[[ RECORDS PROVIDED, beginning ]]

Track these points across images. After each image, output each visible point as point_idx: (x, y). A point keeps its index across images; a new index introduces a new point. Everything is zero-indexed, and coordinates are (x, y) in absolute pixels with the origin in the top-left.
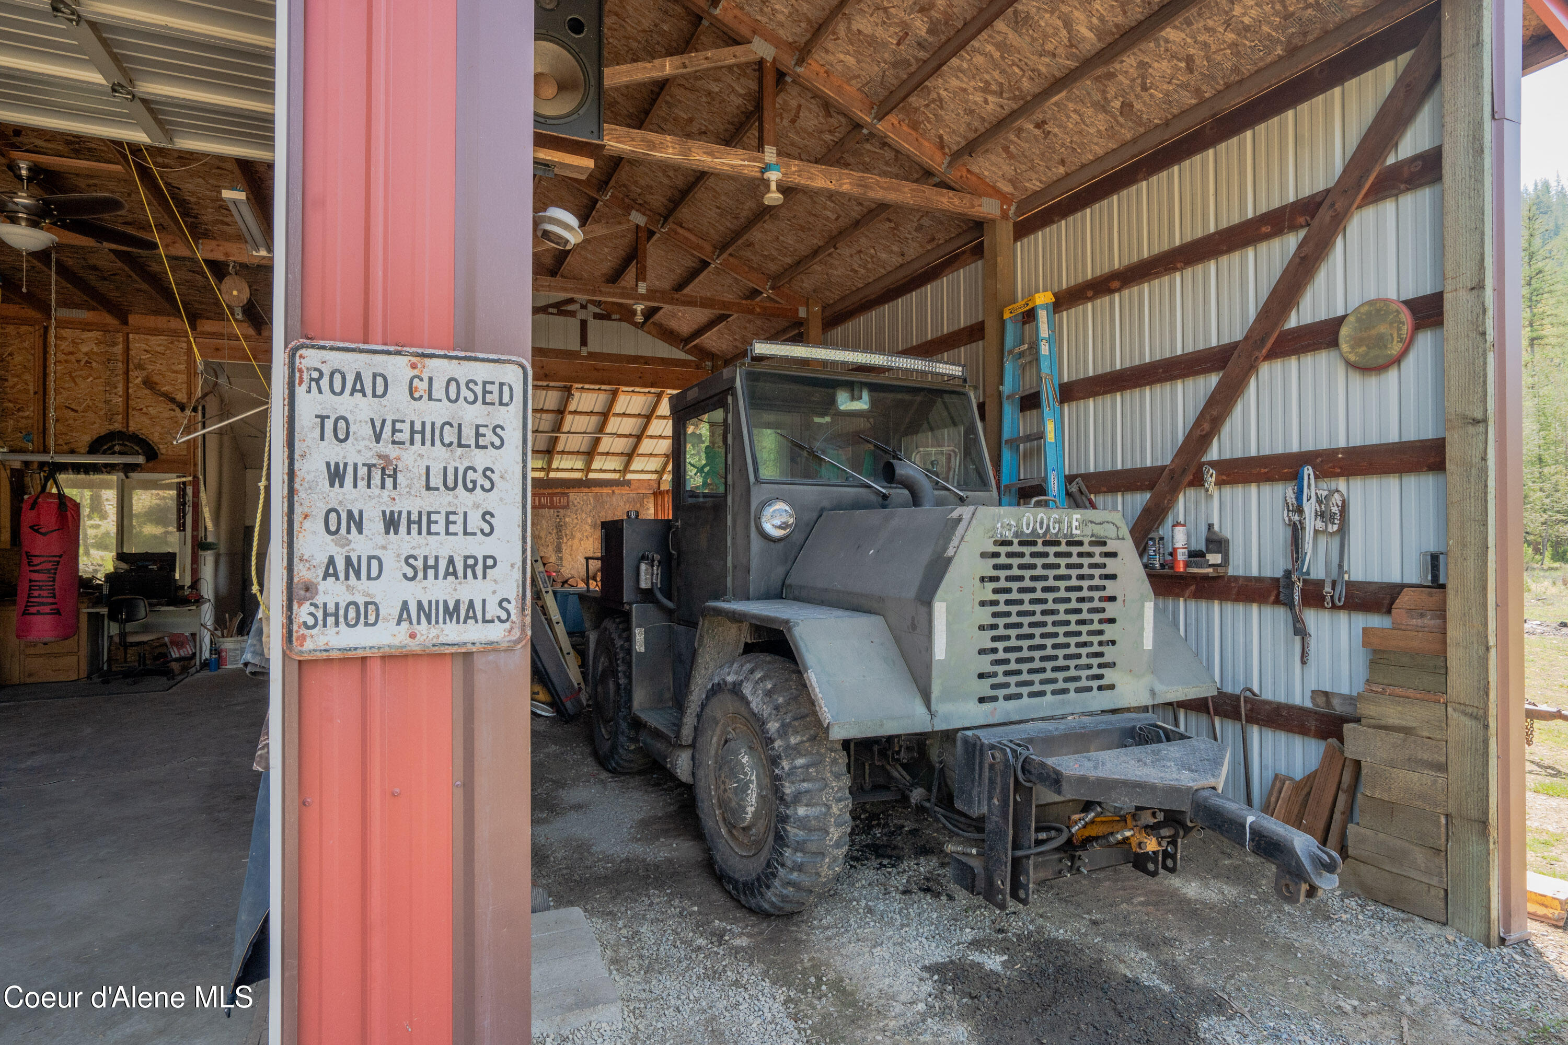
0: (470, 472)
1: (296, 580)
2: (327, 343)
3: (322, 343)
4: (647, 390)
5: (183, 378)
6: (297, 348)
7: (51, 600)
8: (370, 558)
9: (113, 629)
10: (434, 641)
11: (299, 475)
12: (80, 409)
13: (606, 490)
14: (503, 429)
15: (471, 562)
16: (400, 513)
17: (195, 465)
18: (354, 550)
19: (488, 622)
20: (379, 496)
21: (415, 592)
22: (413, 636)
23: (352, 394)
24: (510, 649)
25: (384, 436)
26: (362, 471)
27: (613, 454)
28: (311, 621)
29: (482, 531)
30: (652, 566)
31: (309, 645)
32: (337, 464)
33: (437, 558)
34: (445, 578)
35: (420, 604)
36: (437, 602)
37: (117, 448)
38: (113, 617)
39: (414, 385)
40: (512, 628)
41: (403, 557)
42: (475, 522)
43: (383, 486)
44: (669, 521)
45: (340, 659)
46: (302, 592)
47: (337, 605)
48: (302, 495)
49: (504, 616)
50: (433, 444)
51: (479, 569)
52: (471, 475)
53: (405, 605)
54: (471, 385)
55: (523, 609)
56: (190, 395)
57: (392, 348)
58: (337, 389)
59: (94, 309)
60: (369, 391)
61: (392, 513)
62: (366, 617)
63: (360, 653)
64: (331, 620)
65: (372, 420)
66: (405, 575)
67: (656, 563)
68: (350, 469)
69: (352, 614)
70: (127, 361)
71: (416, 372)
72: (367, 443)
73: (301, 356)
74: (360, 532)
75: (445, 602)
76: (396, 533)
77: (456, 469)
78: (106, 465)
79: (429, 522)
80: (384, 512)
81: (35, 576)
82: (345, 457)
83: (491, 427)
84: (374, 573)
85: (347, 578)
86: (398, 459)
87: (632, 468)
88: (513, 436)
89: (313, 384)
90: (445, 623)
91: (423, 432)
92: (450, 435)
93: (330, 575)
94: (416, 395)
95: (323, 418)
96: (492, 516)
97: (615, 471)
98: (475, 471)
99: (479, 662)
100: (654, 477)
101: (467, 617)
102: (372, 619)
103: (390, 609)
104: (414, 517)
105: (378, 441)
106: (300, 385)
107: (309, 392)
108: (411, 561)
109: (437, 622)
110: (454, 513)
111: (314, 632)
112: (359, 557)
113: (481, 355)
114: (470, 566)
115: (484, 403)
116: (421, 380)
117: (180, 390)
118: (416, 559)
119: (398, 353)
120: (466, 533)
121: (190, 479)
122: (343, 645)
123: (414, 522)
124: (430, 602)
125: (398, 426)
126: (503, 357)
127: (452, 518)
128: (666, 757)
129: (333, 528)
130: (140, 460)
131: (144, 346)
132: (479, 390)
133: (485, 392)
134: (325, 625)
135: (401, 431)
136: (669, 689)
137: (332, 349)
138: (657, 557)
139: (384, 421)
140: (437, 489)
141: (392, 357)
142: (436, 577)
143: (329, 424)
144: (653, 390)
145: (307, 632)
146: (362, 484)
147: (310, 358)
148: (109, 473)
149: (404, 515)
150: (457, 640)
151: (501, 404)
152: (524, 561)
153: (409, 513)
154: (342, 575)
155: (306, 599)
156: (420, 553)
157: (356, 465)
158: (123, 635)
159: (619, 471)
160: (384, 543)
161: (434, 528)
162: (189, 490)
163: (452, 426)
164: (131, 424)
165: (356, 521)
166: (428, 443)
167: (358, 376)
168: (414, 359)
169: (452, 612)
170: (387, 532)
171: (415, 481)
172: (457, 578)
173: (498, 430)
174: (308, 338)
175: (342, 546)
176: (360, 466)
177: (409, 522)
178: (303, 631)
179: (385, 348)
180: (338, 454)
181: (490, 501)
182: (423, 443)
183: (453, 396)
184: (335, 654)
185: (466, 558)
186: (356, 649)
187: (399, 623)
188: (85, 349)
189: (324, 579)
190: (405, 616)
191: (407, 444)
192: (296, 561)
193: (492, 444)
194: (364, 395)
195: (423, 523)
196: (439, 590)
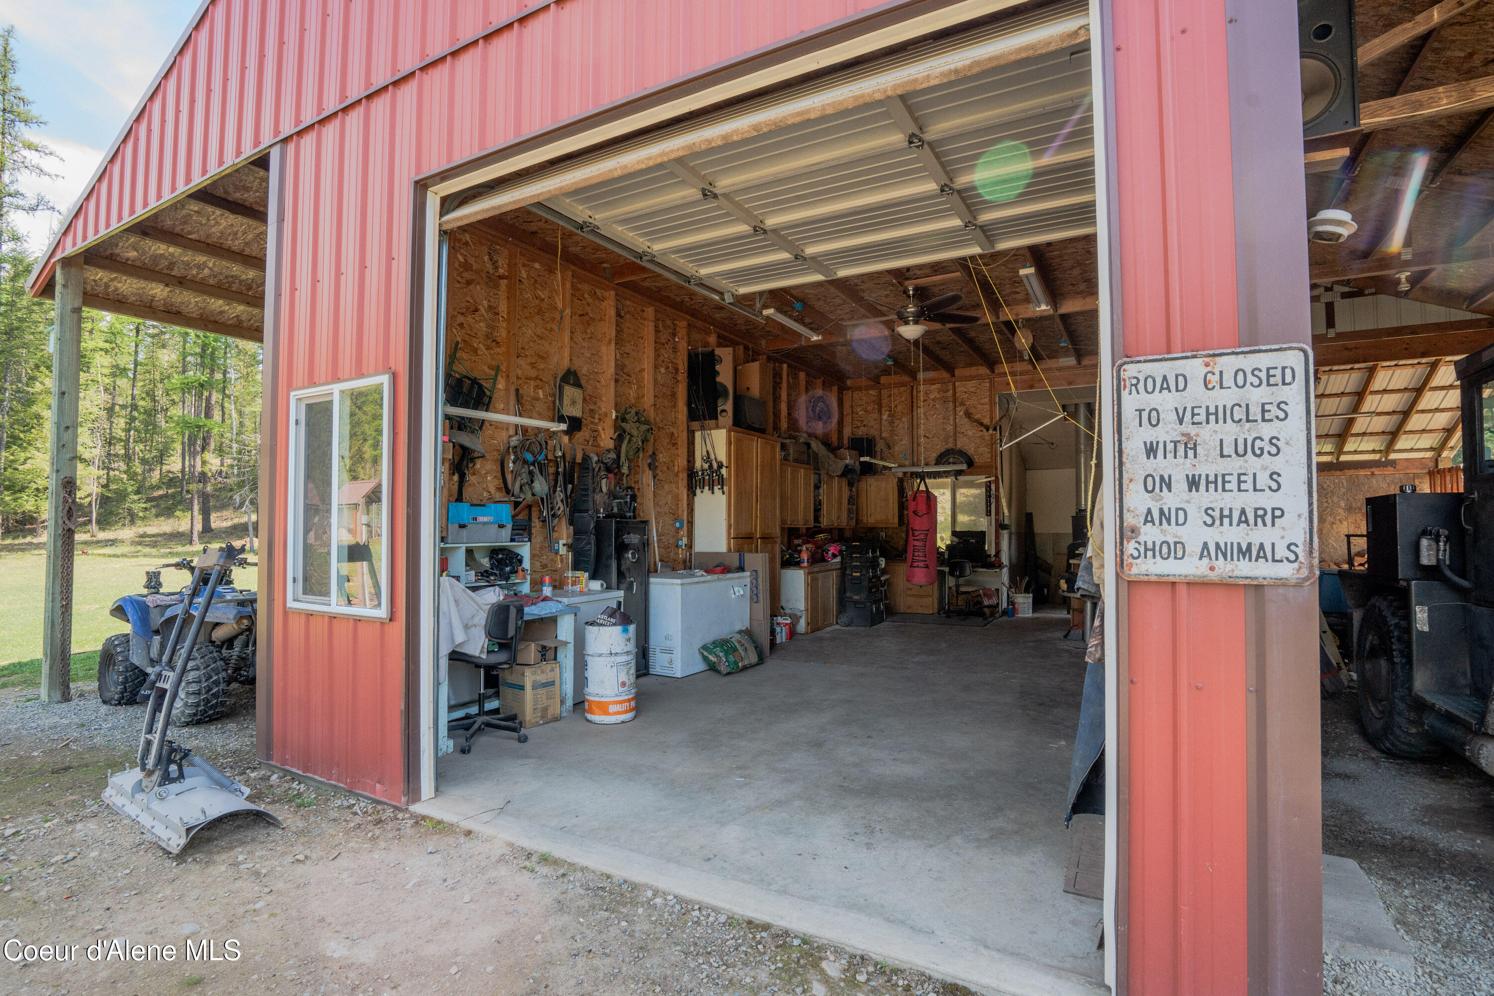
0: (1258, 442)
1: (1125, 525)
2: (1142, 358)
3: (1138, 359)
4: (1415, 361)
5: (987, 407)
6: (1122, 365)
7: (923, 559)
8: (1177, 510)
9: (951, 582)
10: (1230, 574)
11: (1126, 451)
12: (930, 436)
13: (1362, 472)
14: (1286, 404)
15: (1260, 512)
16: (1200, 476)
17: (996, 469)
18: (1165, 504)
19: (1277, 561)
20: (1184, 464)
21: (1213, 536)
22: (1212, 569)
23: (1160, 392)
24: (1298, 585)
25: (1185, 419)
26: (1170, 447)
27: (1371, 434)
28: (1136, 554)
29: (1270, 488)
30: (1438, 542)
31: (1135, 570)
32: (1151, 443)
33: (1231, 509)
34: (1238, 525)
35: (1217, 545)
36: (1232, 544)
37: (951, 460)
38: (951, 573)
39: (1208, 378)
40: (1300, 568)
41: (1203, 509)
42: (1263, 480)
43: (1186, 457)
44: (1459, 494)
45: (1156, 582)
46: (1130, 533)
47: (1154, 543)
48: (1127, 466)
49: (1292, 557)
50: (1225, 422)
51: (1268, 518)
52: (1258, 443)
53: (1205, 546)
54: (1256, 373)
55: (1311, 553)
56: (992, 418)
57: (1189, 354)
58: (1150, 389)
59: (937, 370)
60: (1173, 388)
61: (1194, 476)
62: (1175, 553)
63: (1172, 579)
64: (1150, 554)
65: (1176, 409)
66: (1205, 523)
67: (1442, 539)
68: (1161, 446)
69: (1165, 550)
70: (955, 401)
71: (1209, 369)
72: (1173, 425)
73: (1124, 370)
74: (1170, 491)
75: (1239, 544)
76: (1197, 490)
77: (1245, 440)
78: (945, 472)
79: (1224, 482)
80: (1187, 476)
81: (916, 543)
82: (1157, 437)
83: (1275, 404)
84: (1181, 521)
85: (1161, 524)
86: (1197, 435)
87: (1397, 448)
88: (1296, 409)
89: (1133, 388)
90: (1238, 560)
91: (1216, 414)
92: (1239, 414)
93: (1149, 522)
94: (1210, 386)
95: (1140, 411)
96: (1279, 475)
97: (1374, 451)
98: (1262, 440)
99: (1269, 593)
100: (1429, 454)
101: (1258, 557)
102: (1180, 554)
103: (1194, 548)
104: (1212, 478)
105: (1181, 423)
106: (1124, 389)
107: (1130, 394)
108: (1210, 512)
109: (1232, 559)
110: (1244, 474)
111: (1138, 561)
112: (1169, 509)
113: (1264, 348)
114: (1260, 516)
115: (1269, 385)
116: (1214, 374)
117: (985, 417)
118: (1214, 510)
119: (1194, 357)
120: (1255, 490)
121: (993, 478)
122: (1159, 572)
123: (1212, 482)
124: (1226, 544)
125: (1196, 411)
126: (1285, 346)
127: (1243, 478)
128: (1464, 744)
129: (1150, 488)
130: (964, 467)
131: (965, 390)
132: (1263, 375)
133: (1269, 376)
134: (1146, 557)
135: (1199, 414)
136: (1465, 674)
137: (1145, 361)
138: (1444, 532)
139: (1185, 409)
140: (1230, 456)
141: (1189, 360)
142: (1231, 524)
143: (1145, 415)
144: (1424, 360)
145: (1134, 561)
146: (1170, 456)
147: (1130, 370)
148: (946, 477)
149: (1203, 477)
150: (1250, 574)
151: (1284, 383)
152: (1311, 512)
153: (1207, 476)
154: (1157, 522)
155: (1132, 538)
156: (1217, 506)
157: (1165, 443)
158: (957, 586)
159: (1380, 451)
160: (1187, 498)
161: (1228, 486)
162: (993, 487)
163: (1240, 406)
164: (958, 443)
165: (1167, 483)
166: (1221, 421)
167: (1165, 378)
168: (1207, 360)
169: (1245, 552)
170: (1190, 490)
171: (1211, 451)
172: (1248, 525)
173: (1283, 406)
174: (1128, 357)
175: (1157, 501)
176: (1168, 442)
177: (1208, 483)
178: (1131, 560)
179: (1184, 355)
180: (1152, 435)
181: (1277, 464)
182: (1217, 422)
183: (1240, 383)
184: (1153, 578)
185: (1256, 509)
186: (1168, 576)
187: (1201, 558)
188: (932, 397)
189: (1145, 524)
190: (1205, 553)
191: (1204, 423)
192: (1125, 511)
193: (1277, 417)
194: (1170, 391)
195: (1219, 482)
196: (1233, 534)
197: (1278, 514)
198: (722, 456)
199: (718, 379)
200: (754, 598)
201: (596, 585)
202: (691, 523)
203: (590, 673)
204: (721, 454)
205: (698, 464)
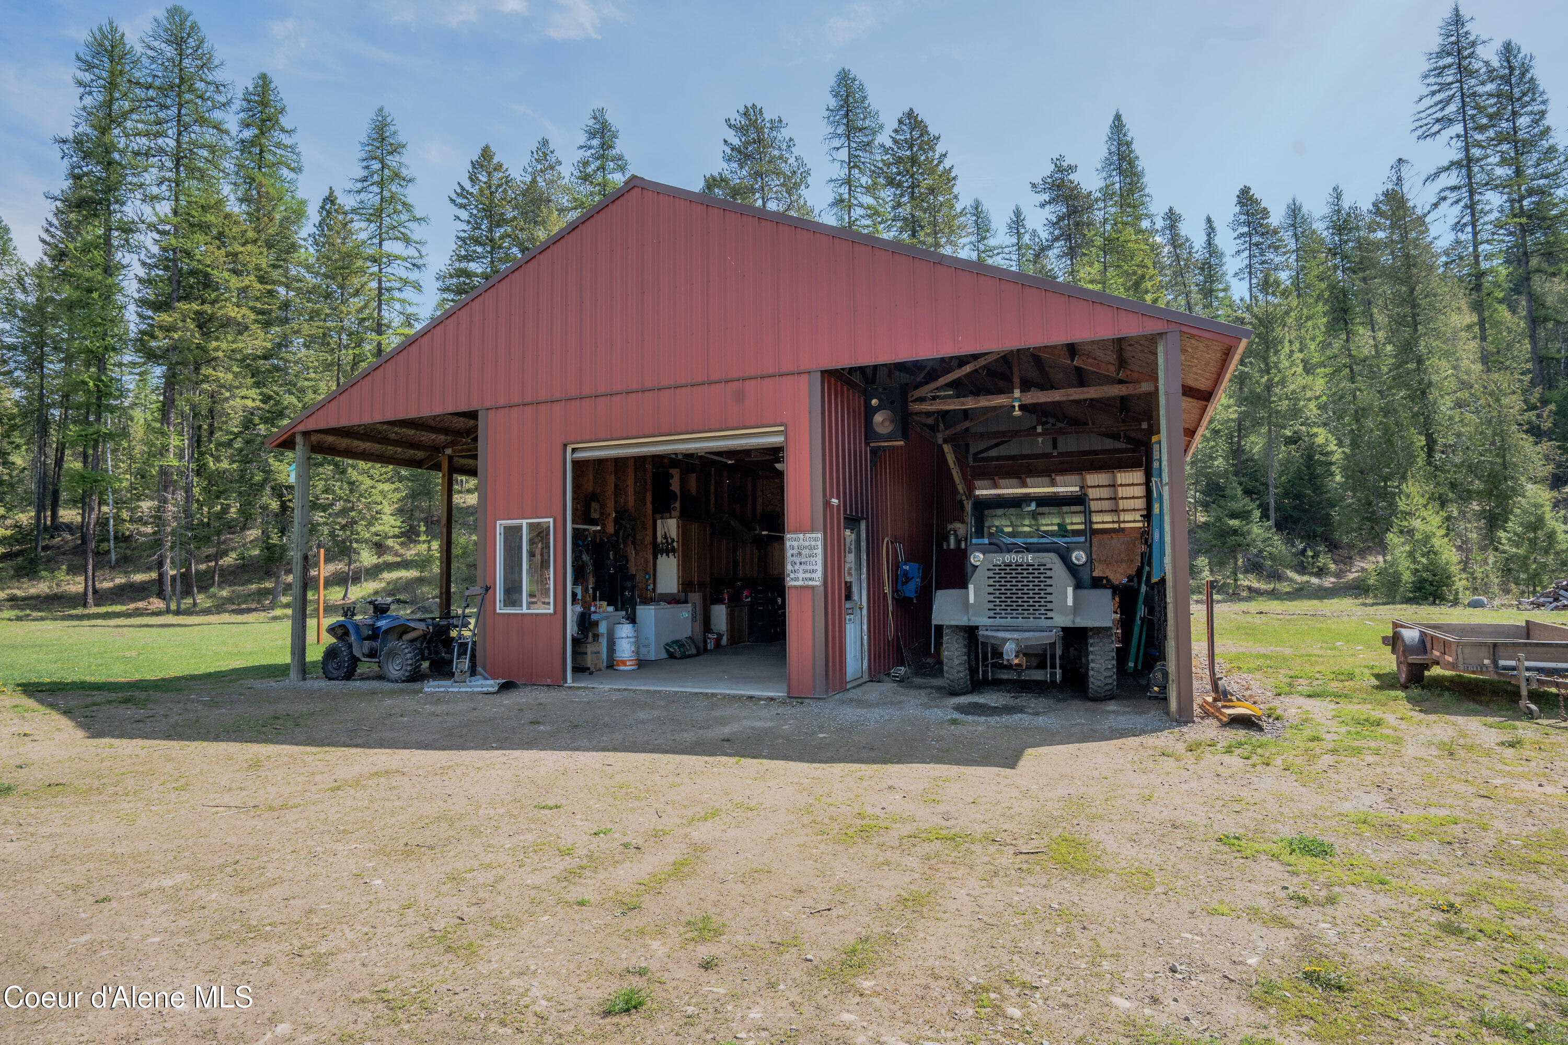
10: (808, 585)
18: (796, 568)
19: (817, 581)
22: (804, 583)
23: (796, 542)
26: (797, 555)
33: (810, 570)
35: (805, 578)
39: (804, 539)
41: (802, 570)
42: (814, 563)
47: (796, 578)
52: (813, 555)
54: (812, 538)
58: (794, 541)
62: (798, 580)
65: (798, 546)
66: (803, 573)
72: (797, 550)
75: (811, 578)
82: (795, 552)
83: (816, 546)
84: (799, 572)
86: (801, 552)
88: (820, 546)
90: (811, 581)
92: (810, 547)
96: (817, 562)
99: (815, 589)
109: (808, 581)
112: (797, 570)
113: (814, 532)
115: (815, 541)
118: (804, 570)
119: (801, 534)
124: (807, 578)
135: (802, 547)
140: (808, 557)
150: (812, 584)
160: (799, 567)
165: (796, 563)
166: (806, 549)
167: (797, 538)
168: (804, 534)
171: (804, 556)
172: (812, 573)
177: (803, 563)
183: (810, 540)
184: (797, 586)
190: (803, 580)
194: (798, 542)
195: (805, 563)
196: (808, 575)
197: (814, 571)
198: (674, 536)
199: (672, 488)
200: (694, 619)
201: (611, 609)
202: (655, 575)
203: (617, 647)
204: (673, 534)
205: (659, 540)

[[ RECORDS PROVIDED, end ]]

INSTRUCTIONS FOR THE TASK —
When pictures appear in the records above, leave them out and reproduce exactly each line from the first through the line containing "33: (437, 558)", both included.

TASK RESULT —
Track these points across images. After each image, output each visible point as point_idx: (x, y). A point keeps its index across images; a new index introduces a new point. Everything is zero-indexed, and coordinates are (x, y) in absolute pixels with the origin in the top-left.
0: (470, 472)
1: (296, 580)
2: (327, 343)
3: (322, 343)
4: (647, 390)
5: (183, 378)
6: (297, 348)
7: (51, 600)
8: (370, 558)
9: (113, 629)
10: (434, 641)
11: (299, 475)
12: (80, 409)
13: (606, 490)
14: (503, 429)
15: (471, 562)
16: (400, 513)
17: (195, 465)
18: (354, 550)
19: (488, 622)
20: (379, 496)
21: (415, 592)
22: (413, 636)
23: (352, 394)
24: (510, 649)
25: (384, 436)
26: (362, 471)
27: (613, 454)
28: (311, 621)
29: (482, 531)
30: (652, 566)
31: (309, 645)
32: (337, 464)
33: (437, 558)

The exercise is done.